Al fine, per distrarre povero Cosimino, i due discutono diverse sciocchezze.

— Ecco fatto… Non mi compianga, per carità! si stia zitto, o faccio cose da pazzi!

— Zitto, sì, zitto, povero figliuolo mio, hai ragione… Parliamo d’altro… Sai? domani, se il tempo lo permette e mi sento meglio, debbo andare in campagna… Vieni anche tu e porta con te i tuoi figliuoli, tua moglie, a prendere una boccata d’aria senza darvi pensiero di nulla… Mal’annata, Cosimino mio, però… Dio ci castiga dei tanti nostri peccati. La pazienza divina è stanca. Il mondo piange, ma piange e uccide… Hai sentito? guerra in Africa, guerra in Cina… Il povero soffre, ma soffre e ruba. E l’ira del Signore ci sta sopra! La grandine, hai visto? ha flagellato orti e vigne… la nebbia minaccia gli olivi… Di’ un po’… ti senti già? No?

— Nossignore, ancora nulla.
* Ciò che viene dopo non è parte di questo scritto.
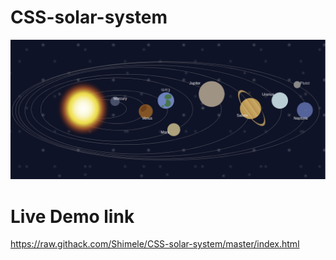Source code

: # CSS-solar-system

![alt text](https://github.com/Shimele/CSS-solar-system/blob/master/solar-system.png)
# Live Demo link
https://raw.githack.com/Shimele/CSS-solar-system/master/index.html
Mi prendo l’acqua tepida.

— Bene bene… Discorriamo… Dunque, sì, il raccolto del grano, sì, è stato piuttosto abbondante, e se Dio vuole e Maria Santissima ci fa la grazia mitigheremo con esso in certo qual modo la iattura dell’annata.

La medicina ha effetto.

Cosimino ascoltava con molta attenzione, ma forse senza intender sillaba: di tanto in tanto si faceva in volto di mille colori; poi, d’un tratto, impallidiva, impallidiva vieppiù sudava freddo, si agitava un po’ su la seggiola, l’occhio gli vagellava.

— Ah mamma mia! Padre Ravanà, comincia a muoversi… credo che ci siamo!

Sgriscia! Sgriscia! — gridava allora don Ravanà, impallidendo anche lui e guardando fiso Cosimino per promuovere anche in sè con quella vista gli effetti del medicinale. — Venite subito! Credo che ci siamo!

La Sgriscia accorreva a sorreggere la fronte al padrone, e Cosimino intanto, tra i conati e i contorcimenti, le appoggiava sotto sotto calci di vero cuore.

IV

Cosimino soffre intensamente, mentre padre Ravanà ordina una cena per lui!

— Adesso un buon tazzone di brodo per Cosimino! — ordinò verso sera don Ravanà alla serva. — Ci vuoi fettine di pane, di’, Cosimino?

— Sissignore, come dice lei… Mi lasci stare… — fece il povero sagrestano rifinito, pallidissimo, con la testa cascante appoggiata al muro senza neppur forza di fiatare.

— Con fettine di pane! con fettine di pane! e un torlo d’uovo! — aggiunse forte don Ravanà, tutto premuroso. — Di’, ce lo vuoi, è vero, un bel torlo d’uovo, Cosimino?

Cosimino non riesce nemmeno ad immaginare la possibilità di mangiare: il suo stomaco è in piena rivolta.

— Non voglio niente! Mi lasci stare! — gemette questi al colmo dell’esasperazione. — Lei si fa la chiacchieratina, e io ci ho il veleno in corpo per lei! Prima mi rovina lo stomaco, e poi fettine di pane e torlo d’uovo! Sono azioni degne d’un santo sacerdote, codeste? Mi lasci andar via… Mannaggia, perderei la fede… Ahi, ahi… ahi, ahi… ahi, ahi…

(“Mannaggia, perderei la fede…” Wow!! Hahahahahahaha)

Cosimino si congeda. Padre Ravanà — egocentrico, debole, furbesco; il contrario d’un uomo d’onore — mangerà lui stesso il pasto.

E se n’andò con le mani sul ventre, nicchiando così.

— Che brutto viziaccio! — esclamò stizzito don Ravanà.

Prima, tutto mansueto; poi ci ripensa, e diventa una vespa. E dire che gli ho fatto tanto bene, a quel brutto ingrato!

Allora padre Ravanà decide che uscirà questa sera.

Stette un po’ a tentennare il capo, con gli angoli della bocca contratti in giù; poi chiamò:

— Sgriscia! Dammelo a me, il brodo. Ce l’hai messo il torlo d’uovo? Brava. Ora il cappello e il tabarro…

La Sgriscia può essere dura come un chiodo, ma sappiamo adesso che è anche incapace di fare qualcos’altro che padre Ravanà le chiede di fare.

— Esce?

A quanto pare, padre Ravanà si congeda.

— Eh sì, non lo sai? Mi sento benone, adesso, grazie a Dio.